● Отрывок:
========================
Его похороны, хотя и менее торжественные, чем похороны Лепелтье, гораздо сильнее потрясли широкие массы. Весь город надевает траур по убитом трибуне, он обожествляет своего «Друга», воздвигает ему алтари, окружает его имя легендами, женщины в его честь слагают молитвы.
Давид, видевший Марата за два дня до его смерти, решает написать «Друга народа» таким, каким он его застал, работающим в своей ванне в форме сабо. Портрет должен быть «дружкой» портрета Лепелтье. Но художник видел в последний раз Лепелтье при ярком дневном свете на Вандомской площади, и картина, если верить гравюре, написана в полном свету и в светлой тональности. Портрет же Марата, наоборот, темный. Марат, повидимому, находился в скудно освещенной комнате, и художник запечатлел это, пользуясь сочной гаммой красок и умелым расположением света и тени. В изображении плеча и руки заметно влияние болонцев, казалось, так давно позабытых Давидом. Самая манера письма изменилась. Художник отказался от мелких мазков, наложенных один на другой, к которым он прибегал в портретах, написанных им в то время. Мазки его более решительны и жирны. Совсем новое стремление к объективному реализму проявляется также и в купальной простыне, тщательно зачиненной с левой стороны. Марат изображен, как живой, словно на картине Фламандской школы. Портрет этот (музей в Брюсселе) тоже предназначен в дар Конвенту; он создан, главным образом, чтобы растрогать и взволновать широкие массы, он правдив и искренен, в нем нет никаких ухищрений, никакой символики, быть может, он даже более непосредственен, чем портрет Лепелтье.
Рядом с ванной деревянный чурбан, на котором стоит чернильница, лежат перо и бумага, исписанная мучеником. На ней начертано: «Вы передадите эту пятифранковую ассигнацию матери пятерых детей, муж которой умер, защищая отечество». Пальцы мертвеца сжимают письмо Шарлотты Корде, благодаря которому ей удалось проникнуть к нему: «13 июля. 1793 г. Анны-Мари Корде гражданину Марат. Достаточно того, что я несчастна, чтобы иметь право на вашу благожелательность». Эти две бумаги помещены на картине, чтобы подчеркнуть доброту и отзывчивость «Друга народа». На полу окровавленный кинжал, которым он был убит. Живописец, не обладающий таким мастерством, как Давид, сделал бы из этого сюжета отвратительнейшую иллюстрацию для отдела происшествий в газете, которая смогла бы пленить разве только какую-нибудь консьержку. Но и неграмотные привратницы и люди высоко культурные подпадают под обаяние этого произведения великого живописца. Не в этом ли и заключается истинная цель искусства, интернациональный язык, понятный всем людям?
========================
● Исходные данные:
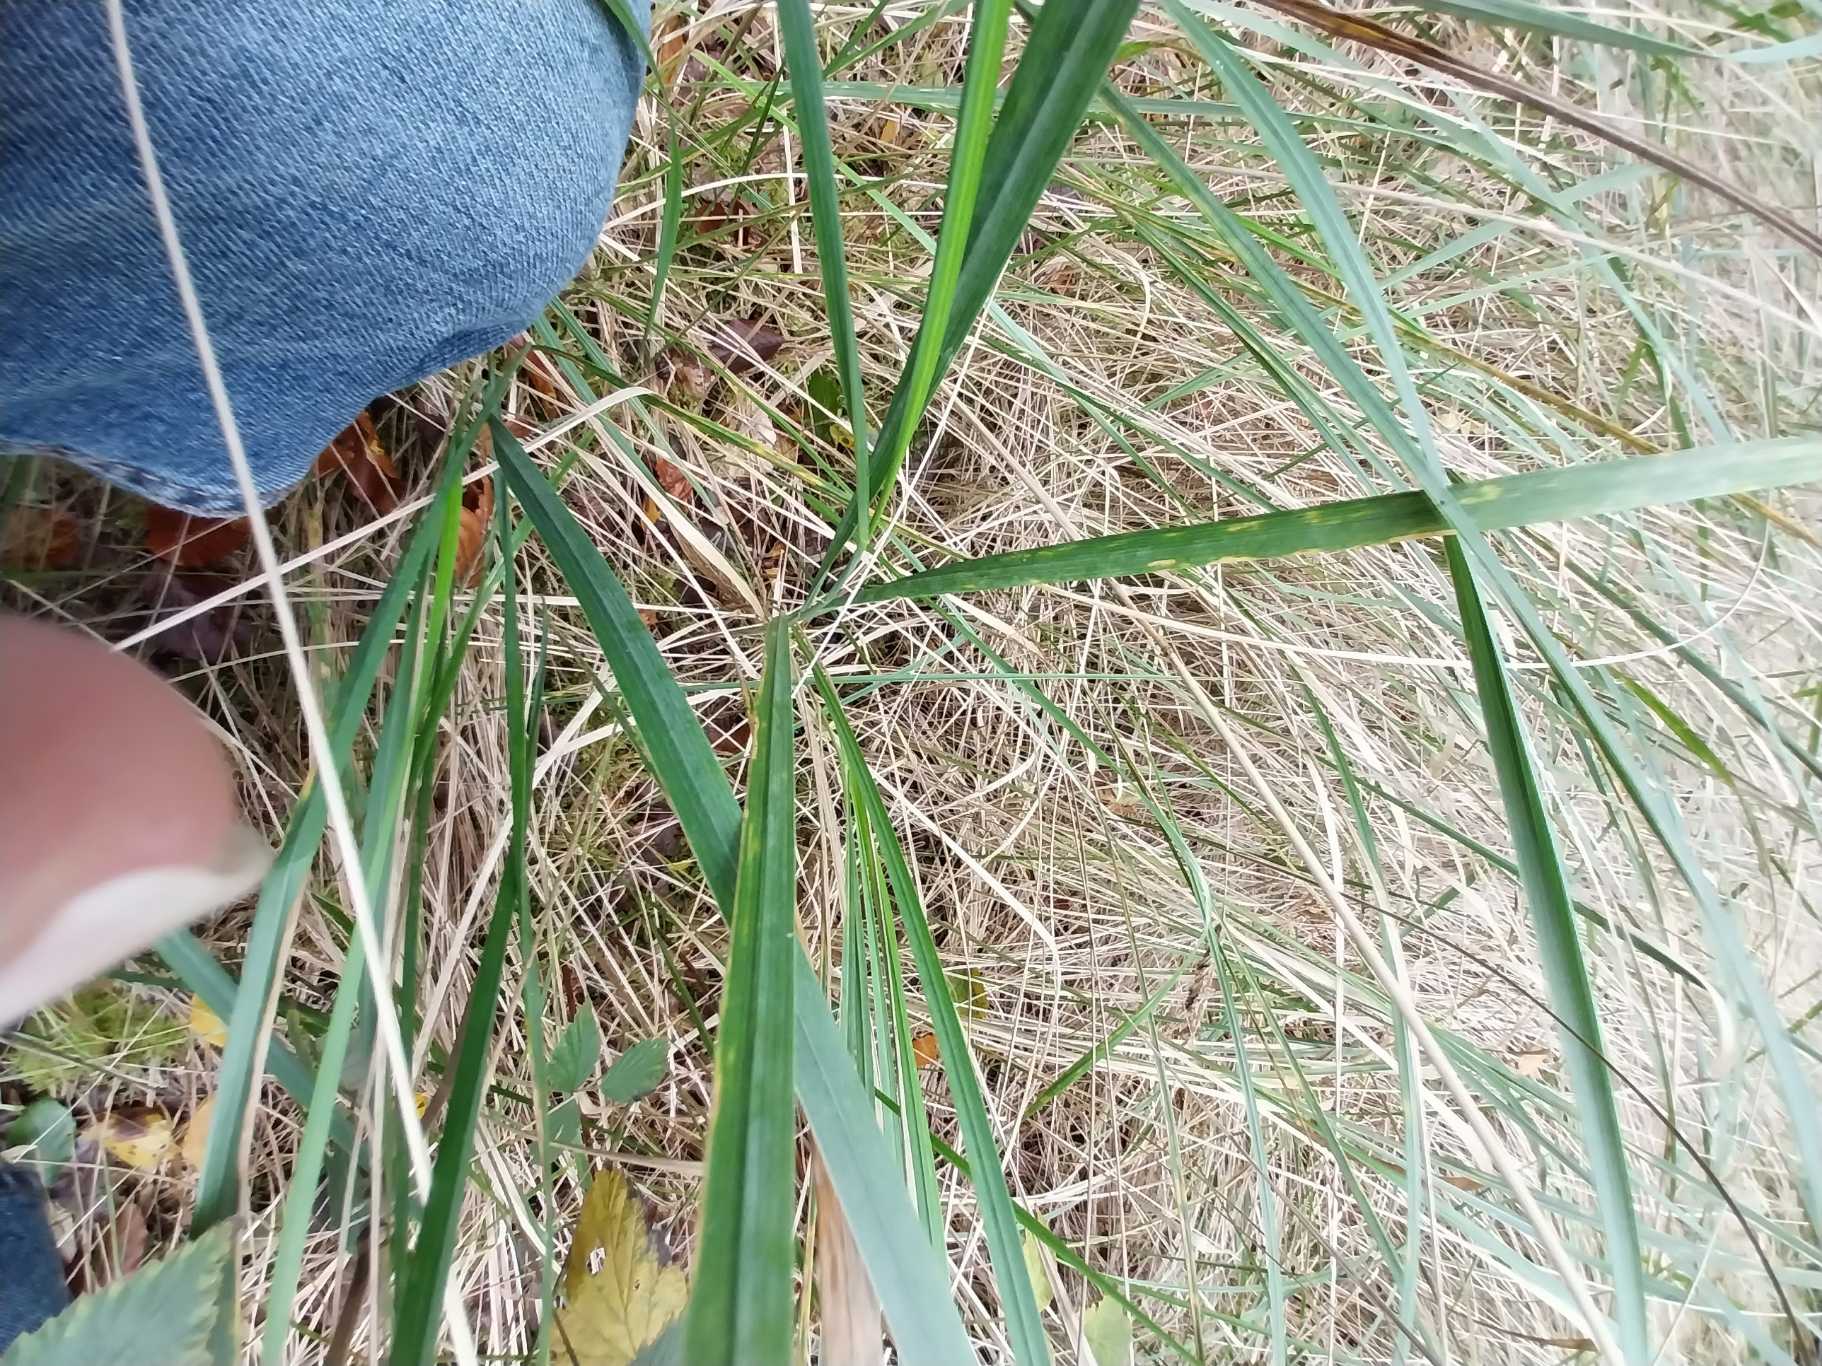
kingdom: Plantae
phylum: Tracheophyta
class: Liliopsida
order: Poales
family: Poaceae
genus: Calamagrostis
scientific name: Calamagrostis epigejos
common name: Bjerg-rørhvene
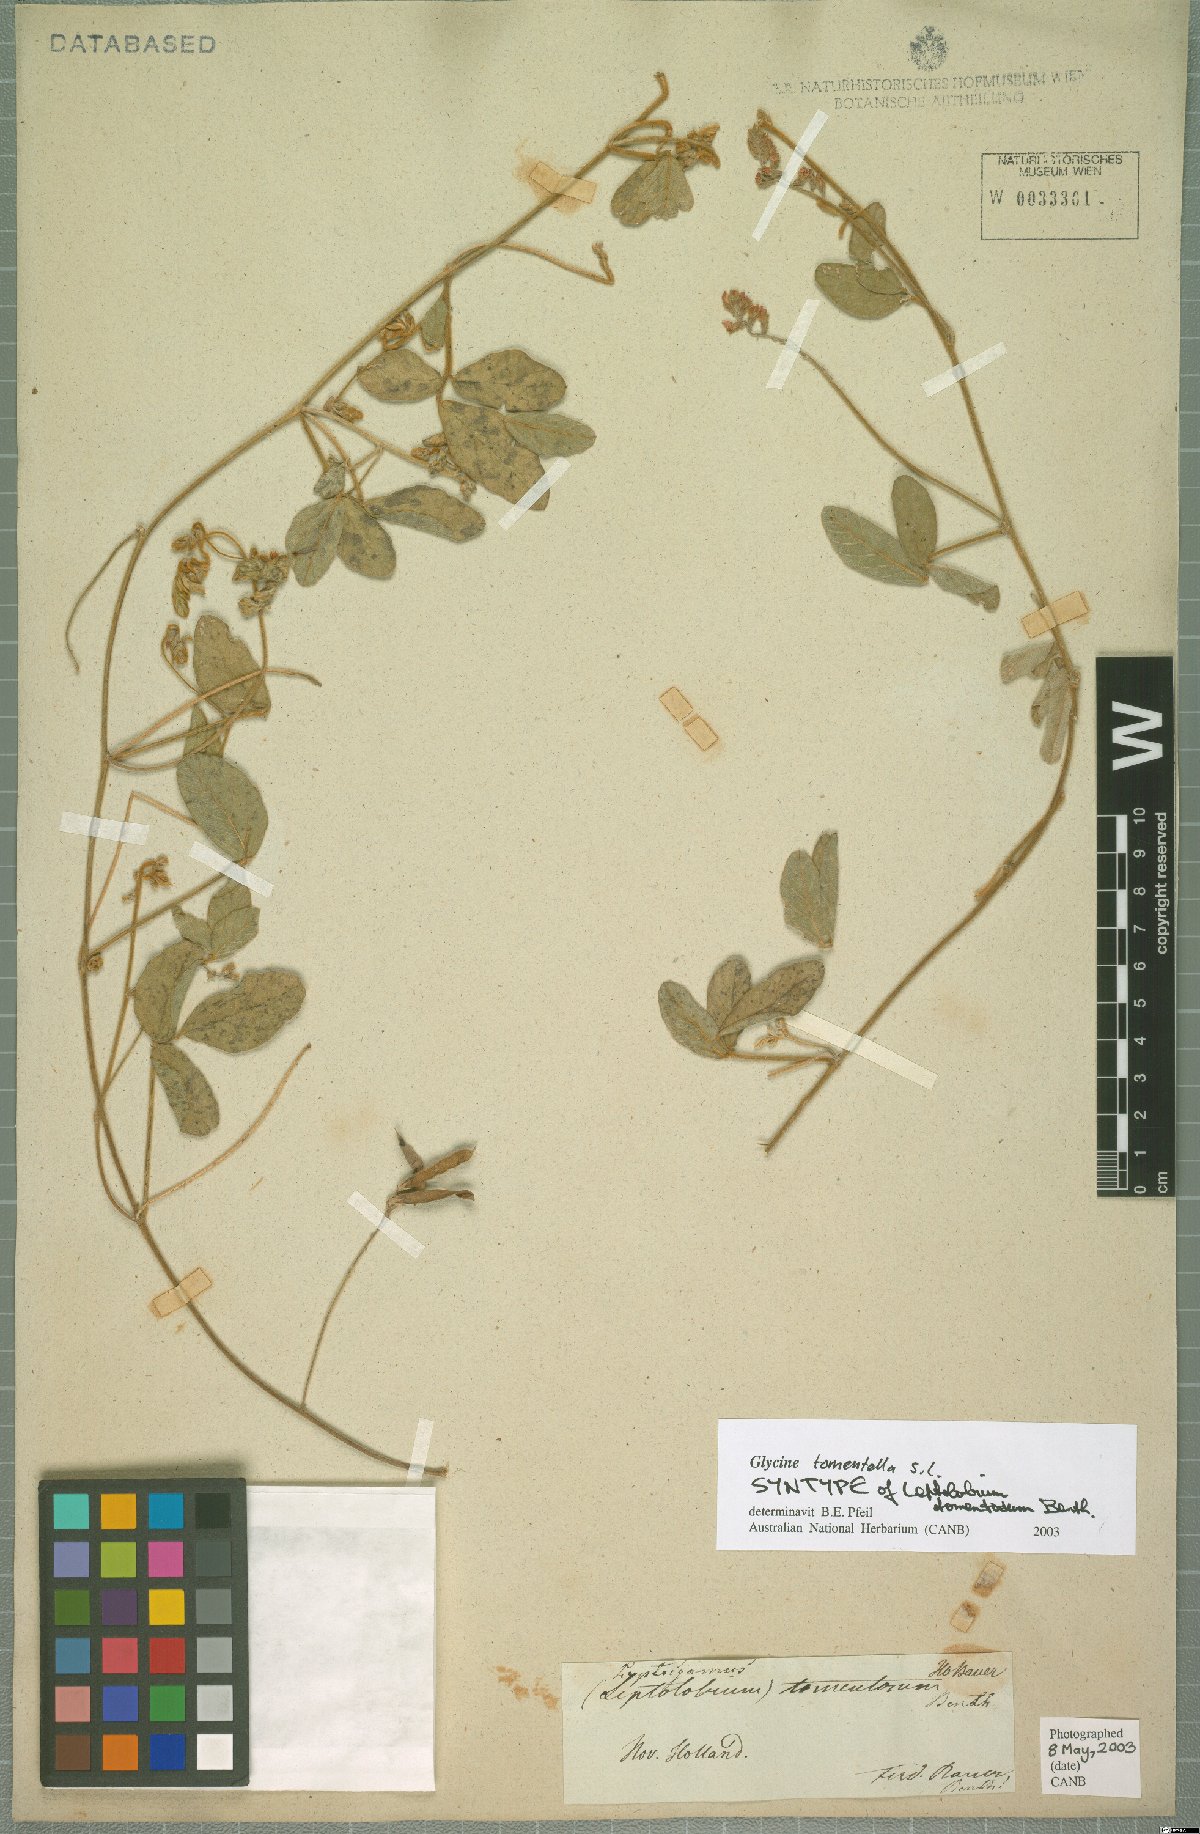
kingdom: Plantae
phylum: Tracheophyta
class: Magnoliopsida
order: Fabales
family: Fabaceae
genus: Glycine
========================
● Порядок выполнения:
1) Переведите на английский язык предложение из отрывка о портрете Марата: «Портрет же Марата, наоборот, темный.»
2) Перепишите из списка без изменений строки начиная со строки, где есть «scientific name: Calamagrostis epigejos», и до конца списка включительно. Изображения в ответ не включайте.

● Ответы к задачам:
1) Marat's portrait, on the contrary, is dark.

2)
scientific name: Calamagrostis epigejos
common name: Bjerg-rørhvene
kingdom: Plantae
phylum: Tracheophyta
class: Magnoliopsida
order: Fabales
family: Fabaceae
genus: Glycine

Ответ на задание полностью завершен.